Mujahid Sehrai mengatakan, ayahnya dibolehkan menelpon seminggu sekali. Tapi sejak dua minggu terakhir, ayahnya tidak menelpon. “Terakhir kali ketika dia berbicara, dia memberi tahu kami bahwa dia merasakan sakit di tubuhnya dan merasa lemah. Dia berpuasa dan mereka tidak mendapatkan makanan yang layak di penjara,” kata Mujahid Sehrai.
Pekan lalu, istri pemimpin separatis lainnya yang dipenjara, Ayaz Akbar, meninggal karena kanker di rumahnya. Akbar, tidak diizinkan mendapatkan pembebasan bersyarat untuk menghadiri pemakaman istrinya.

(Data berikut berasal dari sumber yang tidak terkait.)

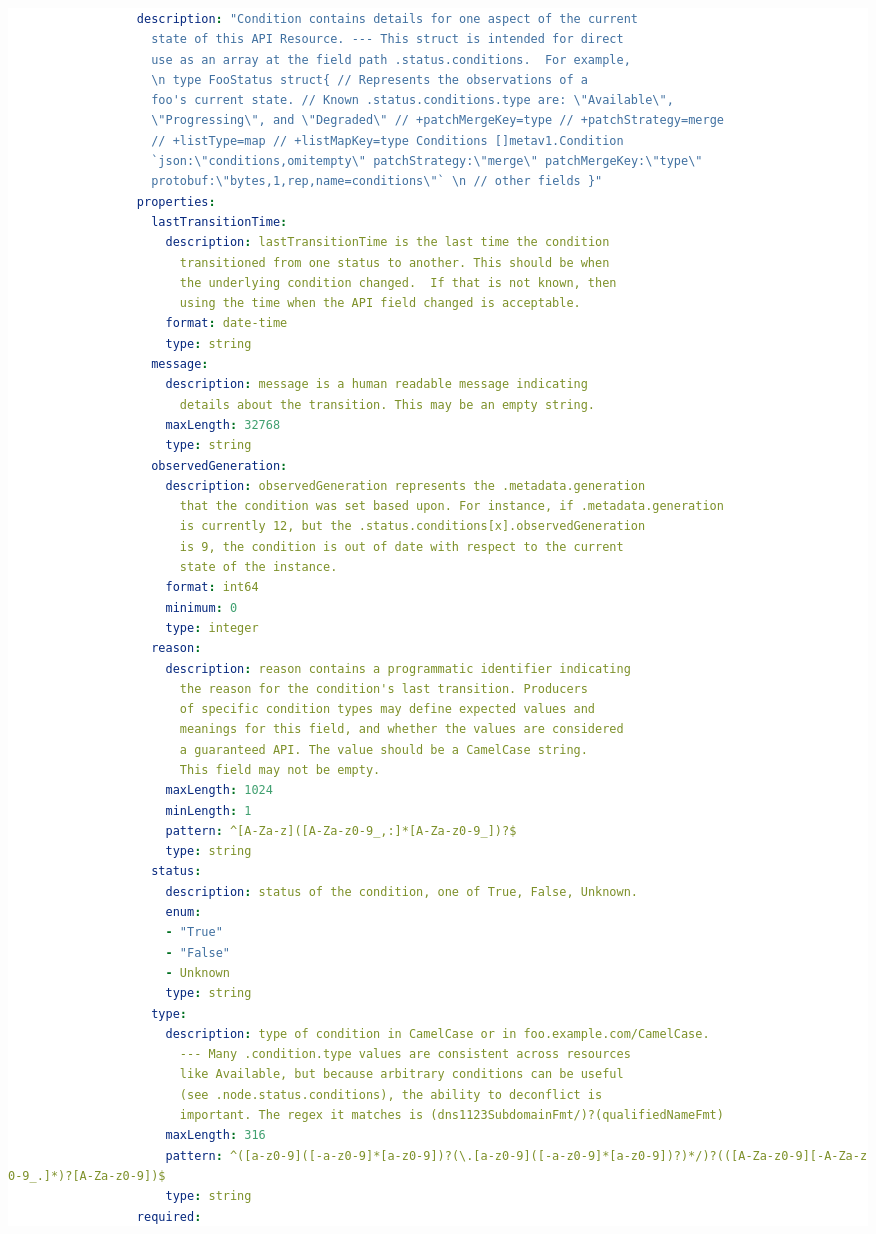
 ```yaml
                  description: "Condition contains details for one aspect of the current
                    state of this API Resource. --- This struct is intended for direct
                    use as an array at the field path .status.conditions.  For example,
                    \n type FooStatus struct{ // Represents the observations of a
                    foo's current state. // Known .status.conditions.type are: \"Available\",
                    \"Progressing\", and \"Degraded\" // +patchMergeKey=type // +patchStrategy=merge
                    // +listType=map // +listMapKey=type Conditions []metav1.Condition
                    `json:\"conditions,omitempty\" patchStrategy:\"merge\" patchMergeKey:\"type\"
                    protobuf:\"bytes,1,rep,name=conditions\"` \n // other fields }"
                  properties:
                    lastTransitionTime:
                      description: lastTransitionTime is the last time the condition
                        transitioned from one status to another. This should be when
                        the underlying condition changed.  If that is not known, then
                        using the time when the API field changed is acceptable.
                      format: date-time
                      type: string
                    message:
                      description: message is a human readable message indicating
                        details about the transition. This may be an empty string.
                      maxLength: 32768
                      type: string
                    observedGeneration:
                      description: observedGeneration represents the .metadata.generation
                        that the condition was set based upon. For instance, if .metadata.generation
                        is currently 12, but the .status.conditions[x].observedGeneration
                        is 9, the condition is out of date with respect to the current
                        state of the instance.
                      format: int64
                      minimum: 0
                      type: integer
                    reason:
                      description: reason contains a programmatic identifier indicating
                        the reason for the condition's last transition. Producers
                        of specific condition types may define expected values and
                        meanings for this field, and whether the values are considered
                        a guaranteed API. The value should be a CamelCase string.
                        This field may not be empty.
                      maxLength: 1024
                      minLength: 1
                      pattern: ^[A-Za-z]([A-Za-z0-9_,:]*[A-Za-z0-9_])?$
                      type: string
                    status:
                      description: status of the condition, one of True, False, Unknown.
                      enum:
                      - "True"
                      - "False"
                      - Unknown
                      type: string
                    type:
                      description: type of condition in CamelCase or in foo.example.com/CamelCase.
                        --- Many .condition.type values are consistent across resources
                        like Available, but because arbitrary conditions can be useful
                        (see .node.status.conditions), the ability to deconflict is
                        important. The regex it matches is (dns1123SubdomainFmt/)?(qualifiedNameFmt)
                      maxLength: 316
                      pattern: ^([a-z0-9]([-a-z0-9]*[a-z0-9])?(\.[a-z0-9]([-a-z0-9]*[a-z0-9])?)*/)?(([A-Za-z0-9][-A-Za-z0-9_.]*)?[A-Za-z0-9])$
                      type: string
                  required:
```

Gelombang kedua pandemi yang melanda India, membuat keluarga tahanan politik di Kashmir menuntut agar kerabat mereka yang ditahan mendaptkan pembebasan bersyarat. Mantan menteri utama wilayah Kashmir Mehbooba Mufti juga menuntut agar para tahanan politik segera dibebaskan.
"Hal yang paling tidak dapat dilakukan Pemerintah India dalam keadaan berbahaya seperti itu adalah segera membebaskan para tahanan ini secara bersyarat, sehingga mereka kembali ke rumah ke keluarga mereka,” ujar Mufti.
Asosiasi Pengacara Pengadilan Tinggi Jammu dan Kashmir (JKHCBA), menuntut penyelidikan independen atas penyebab kematian Sehrai. Dalam sebuah pernyataan yang dikeluarkan pada hari Rabu, JKHCBA mengatakan mereka telah mengajukan tiga aplikasi ke pengadilan dengan menyoroti penyakit jantung yang diderita Sehrai. "Anehnya, tidak ada perintah yang diberikan untuk ketiga permohonan tersebut," kata pernyataan JKHCBA.
JKHCBA menambahkan, mereka sangat prihatin dengan pendekatan biasa dari pengadilan dalam menangani masalah kebebasan dan sikap apatis peradilan.